The pupose of a step is to achieve something. In most cases in iota2, a given step has to be reproduced many times: on a set of tiles or by dates etc. In order to provide developers with a generic workflow, steps inherit from Step. The goal is to transform the call of a function into the homogeneous API where some parameters have been fixed and others can vary over a range (tile list, dates, etc.).

In fact every step is a class, derived from the base class Step.IOTA2Step.Step. As step_execute is the method dedicated to input step’s parameters, step_execute is the method which contains the lambda definition. Every step class must contain the following :

class MyNewStep(IOTA2Step.Step):
    def __init__():
        """
        """
        pass

    def step_inputs(self):
        """
        ...
        """
        return [1, 2, 3]

    def step_execute(self):
    """
    Return
    ------
    lambda
        the function to execute as a lambda function.
    """
    from MyLib import MyFunction
    step_function = lambda a: MyFunction(1, a)
    return step_function

Existing steps

You can find all iota2’s steps in the Steps directory.

Define a new step and add it to the iota2 workflow

This section will describe how to build a new iota2 step from scratch and how to enable it in iota2.

Define a new step

#!/usr/bin/python
#-*- coding: utf-8 -*-

import IOTA2Step

def awesome_function(arg1, arg2):
   """
   """
   print arg1

class MyStep(IOTA2Step.Step):
    def __init__(self, cfg, cfg_resources_file, workingDirectory=None):
        # heritage init
        super(MyStep, self).__init__(cfg, cfg_resources_file)

    def step_description(self):
        """
        function used to print a short description of the step's purpose
        """
        return "This step will print something"

    def step_inputs(self):
        """
        Return
        ------
            the return can be and iterable or a callable
        """
        return range(1, 10)

    def step_execute(self, workingDirectory=None):
        """
        Return
        ------
        lambda
            the function to execute as a lambda function.
        """
        step_function = lambda x: awesome_function(x, "Tile")
        return step_function

    def step_outputs(self):
        """
        function called once the step is finished.
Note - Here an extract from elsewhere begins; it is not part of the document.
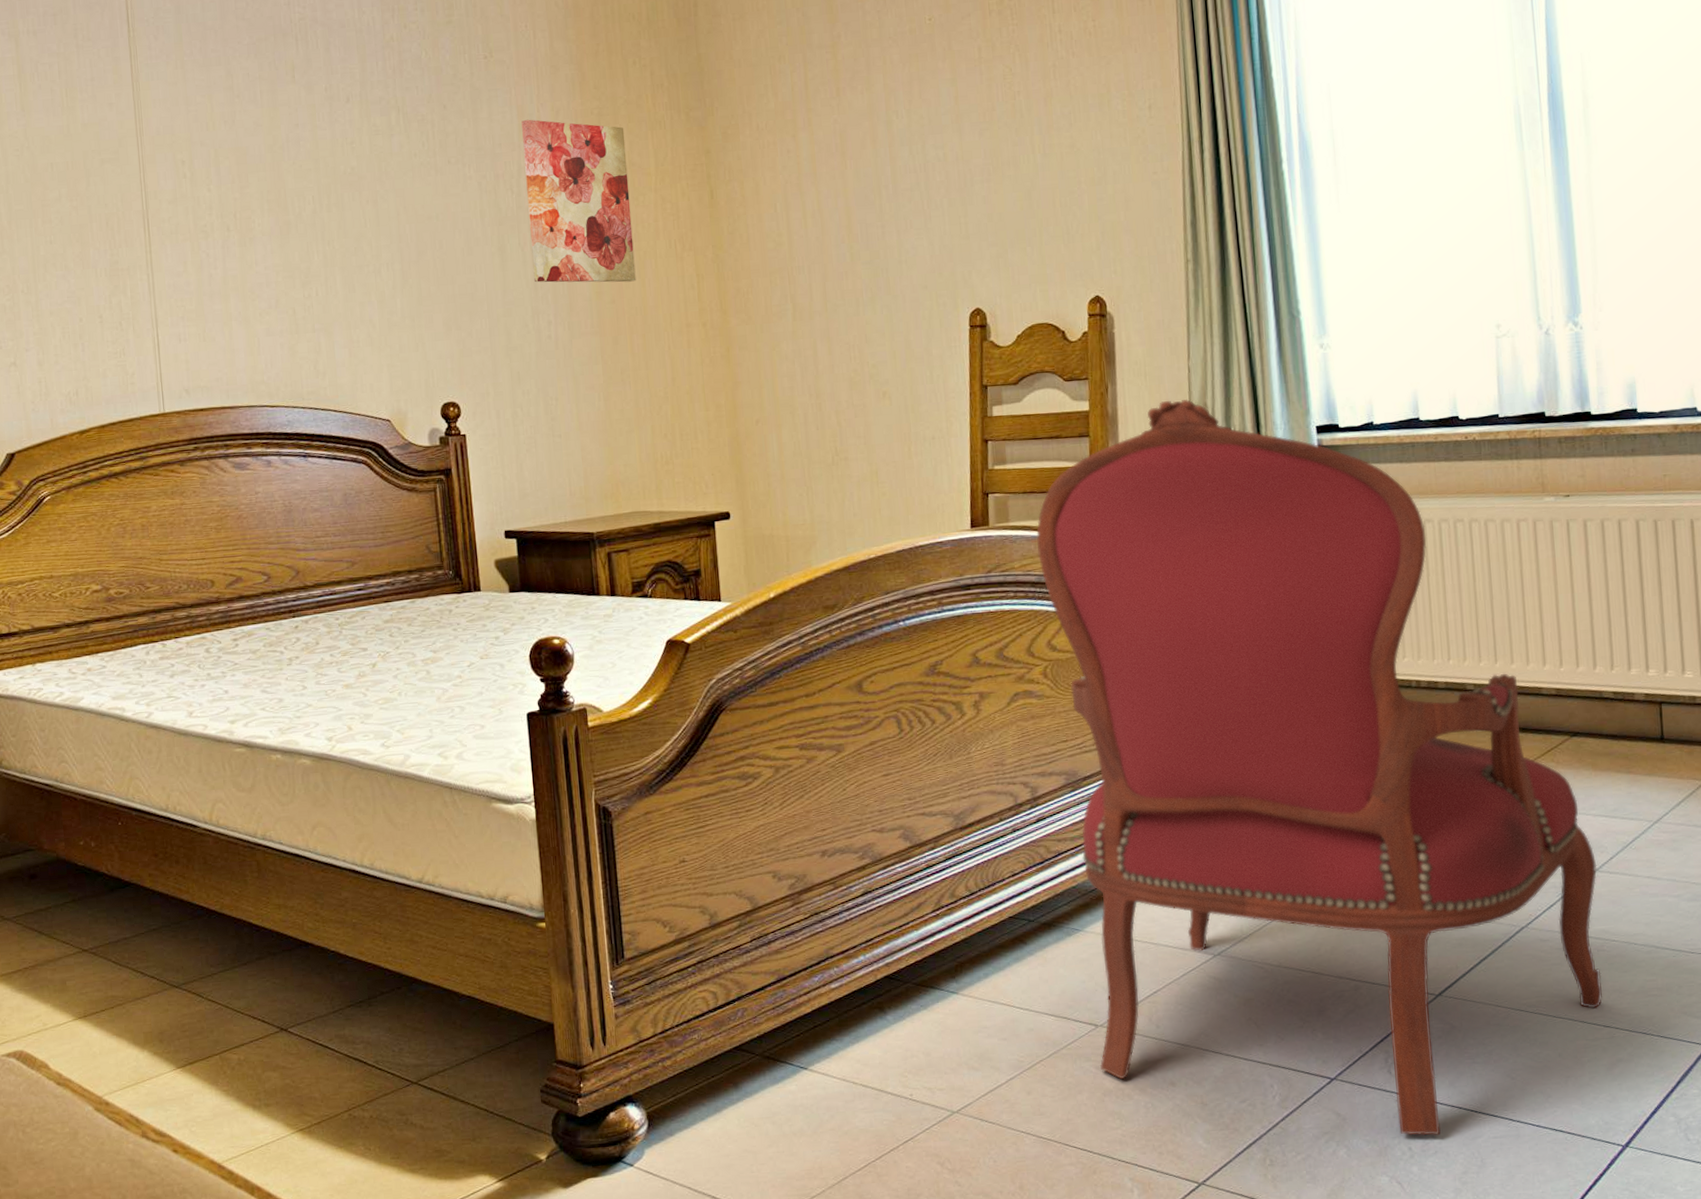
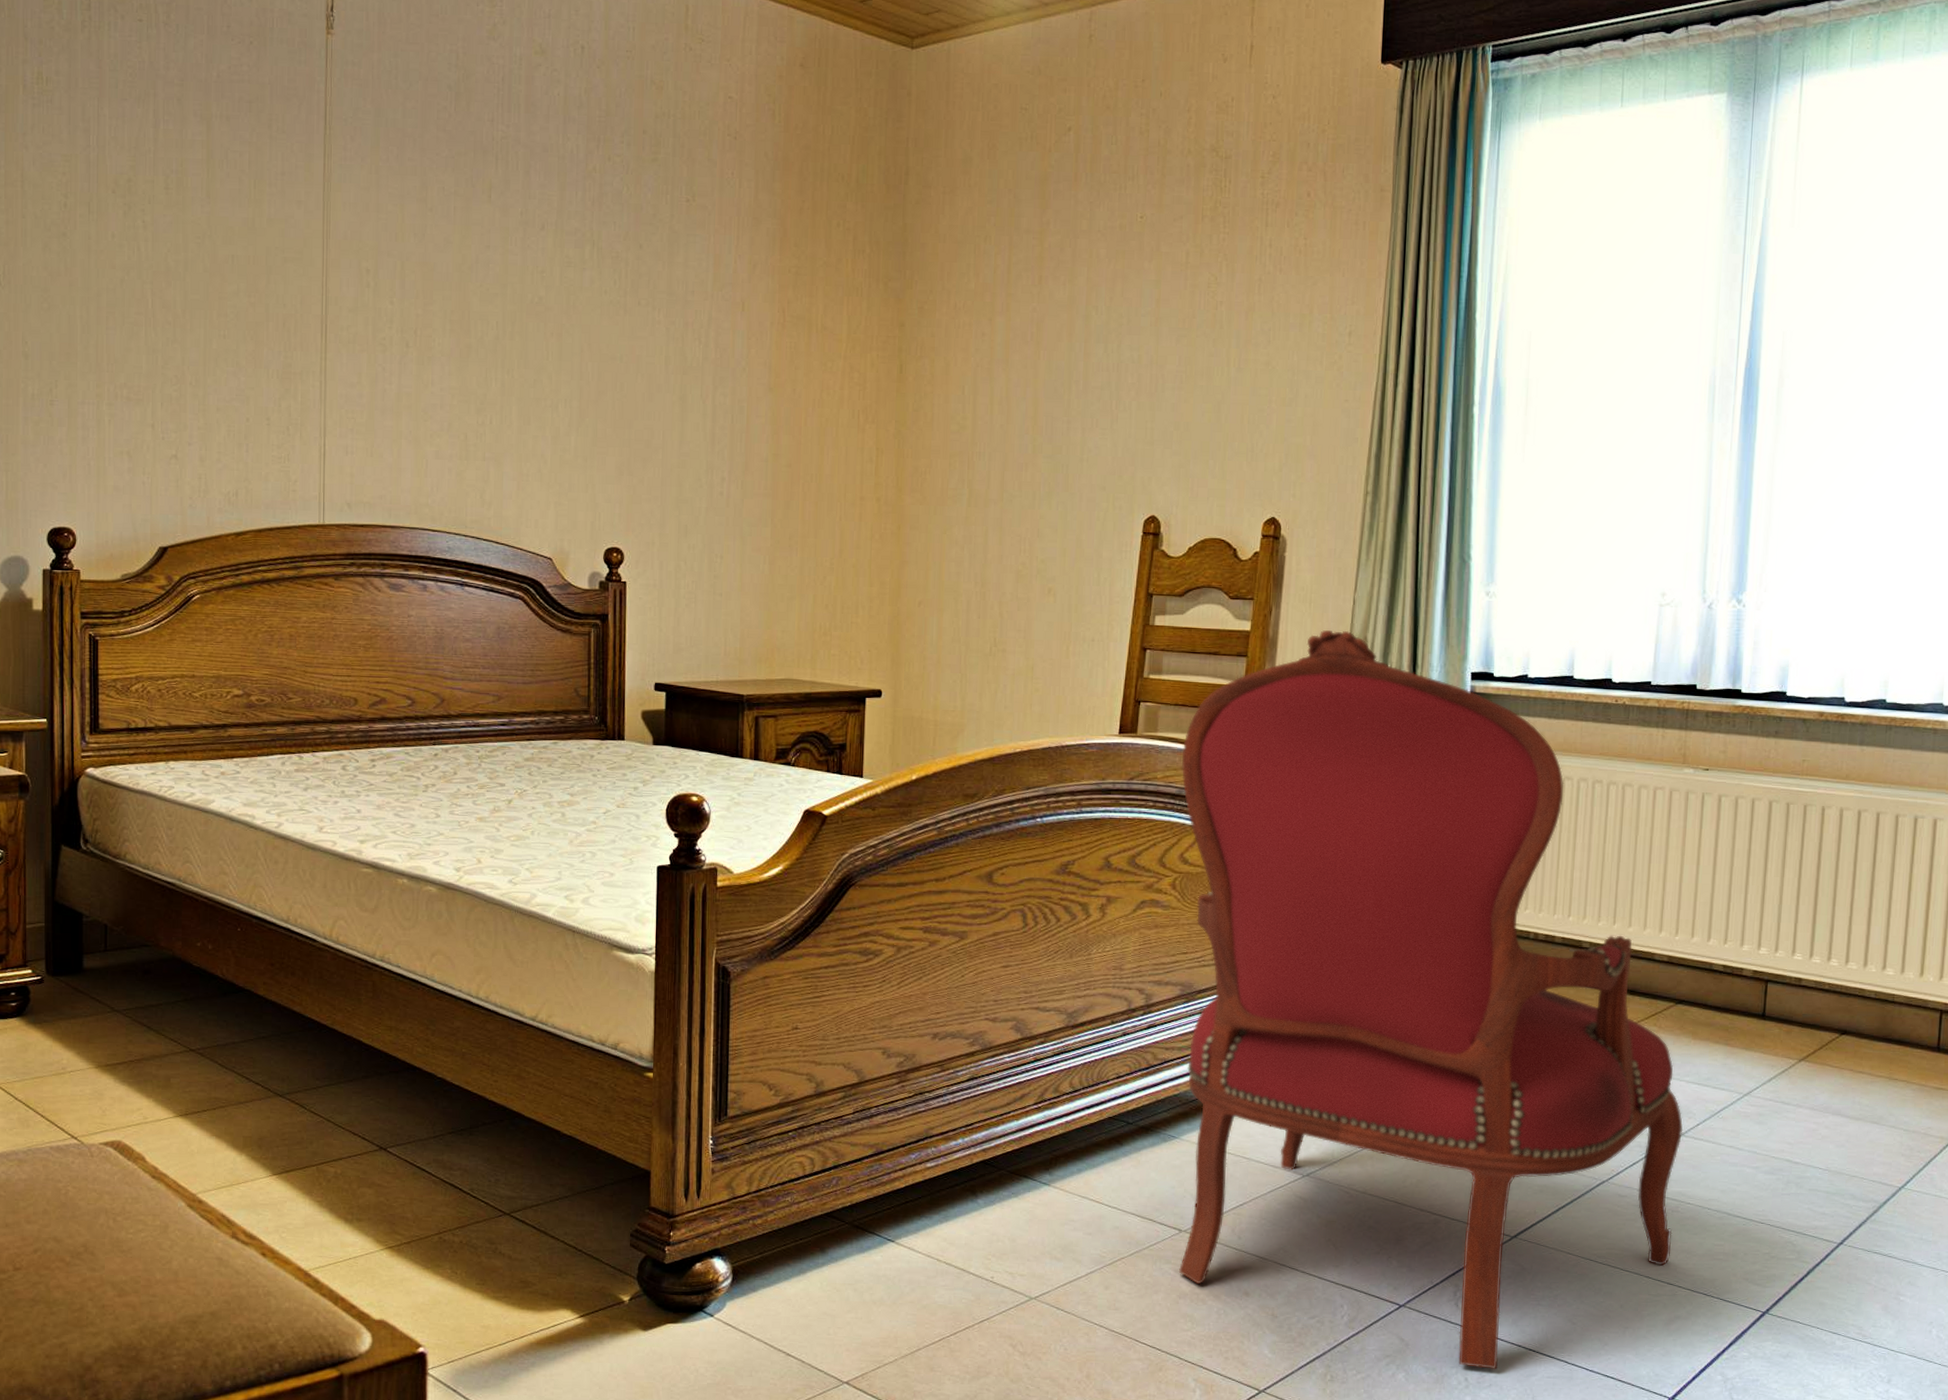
wall art: present [521,119,636,283] -> none [712,269,820,448]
This is the place to do some
        clean-up, raise exceptions...
        """
        pass

Note

The base class constructor must contain three arguments :

  • cfg

    absolute path to a iota2 configuration file

  • cfg_resources_file

    absolute path to a configuration file dedicated to resources consumption. It can be set to None

  • workingDirectory

    absolute path to a working directory which will contain all temporary files during the whole step.

Add it to the step’s sequence

A iota2 step sequence is done using builders. Depending on our aim, two possibilities are given, update an existing builder or creating a new one.

To enable the step in an existing iota2 builder, append it to the step sequence list s_container.

Note

You can insert the new step at the beginning, at the end or between two existing steps

def build_steps(self, cfg, config_ressources=None):
    ...
    from Steps import (...
                      MyStep
                      )
    ...
    step_print = MyStep.MyStep(cfg,
                               config_ressources,
                               self.workingDirectory)
    ...
    # mosaic step
    s_container.append(step_mosaic, "mosaic")

    # append between two steps
    s_container.append(step_print, "mosaic")

    # validation steps
    s_container.append(step_confusions_cmd, "validation")
    ...

Note

The append method needs two arguments, a step and the step group it belongs to.

Available groups are stored in self.steps_group class attributes. It allows iota2 to restart from a given group until a another group is reached.

About resources

As iota2 is composed of stages, it is convenient to be able of allow resources consumption limits by steps (CPU, RAM). This feature is very useful in HPC usage, where resources consumption is a hard constraint.

Furthermore, many OTB application have a parameter called ram which defines the pipeline size. Therefore, getting these parameters through the base class attribute resource is interesting.

Reminder

  • output’s name

    The functions in a step can be launched in parallel using MPI or dask and a master / worker behaviour. It is important to think about temporary files name written of disk. If some workers try to write the same output, issues could appear : files could be corrupted or containing outliers values…

    Please name temporary file as specific to a processing as possible.

  • workingDirectory usage

    The parameter working_directory is used to access an additional temporary directory. The purpose of this directory is to store additional data and to benefit from better posting performance when using an HPC. The last task of a step should be the copying of the data needed for the workflow to the output directories. The working_directory should not be used to communicate between steps.